Falsches Pricing? Stammkunden zahlen 100% mehr als Neukunden

Die Tage lief unser Virenschutzprogramm ab. Ich wählte die Option „Abonnement verlängern“ und gelangte auf die Website des Entwicklers. Während ich den Preis von 79,95 € für 3 Lizenzen sah, fiel mir ein, dass im Hinblick auf NSA & Co. ein Nicht-amerikanisches Programm interessant sein könnte. Ein kurzes „Googeln“ und schon wurde der gleiche Virenschutz (auch auf der Website der gleichen Firma) für 39,95 € angeboten. Offenbar geht die Firma davon aus, dass Stammkunden selten vergleichen, zumal es die Option „automatische Verlängern“ gibt, die sicherlich viele Nutzer angeklickt haben dürften. Natürlich habe ich mich „gepflanzt gefühlt“.

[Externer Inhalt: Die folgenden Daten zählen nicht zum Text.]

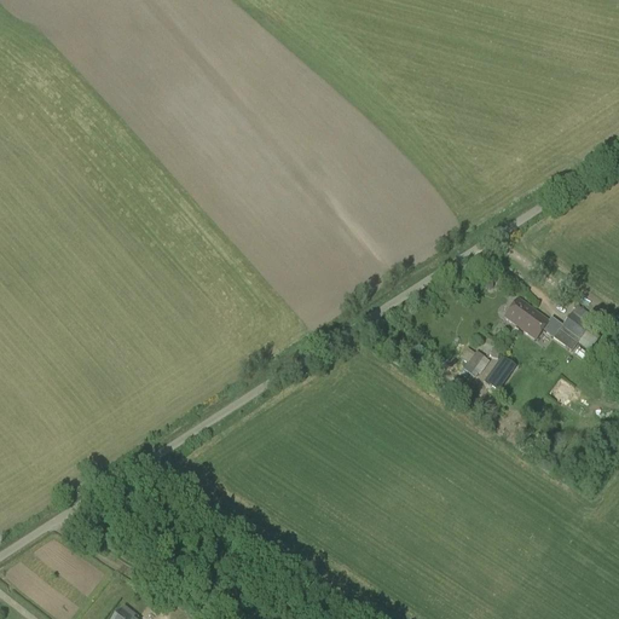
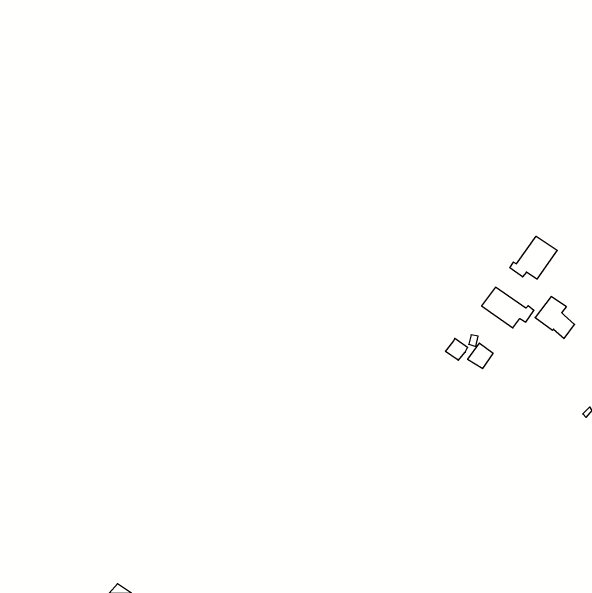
building: none -> [510,236,557,279]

Aber wie schaut es betriebswirtschaftlich aus? Der Software-Konzern, es handelt sich um eine große US-Firma, ist sich der Problematik der Verägerung der Stammkunden sicherlich bewußt. Vermutlich hat die Firma nur wenige neue Kunden. Denn einerseits ist der Markt eher rückläufig (sinkender PC-Absatz) und andererseits verlängern zufriedene Kunden auch bei der Konkurrenz wieder ihr Abo. Insofern scheint es einen Preiskampf um Neukunden zu geben in der Hoffnung, dass diese im Folgejahr den Erstkauf vergessen und teurer verlängern.

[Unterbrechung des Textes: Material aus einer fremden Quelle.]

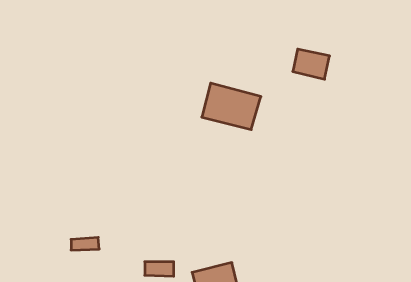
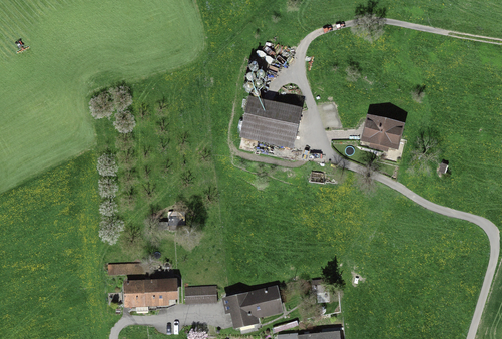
building: [293,49,330,79] -> [364,115,402,146]
building: none -> [125,280,172,302]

Ähnliche Preismodelle gibt es in der Telekommunikation (Einstiegsangebote für Neukunden bei Festnetzen) oder bei Abonnements (wer die Wirtschaftswoche an sich selber empfiehlt, erhält 250 Euro).

Fazit: Es kann Sinn machen statt eines Treue-Bonus einen Treue-Malus zu erheben.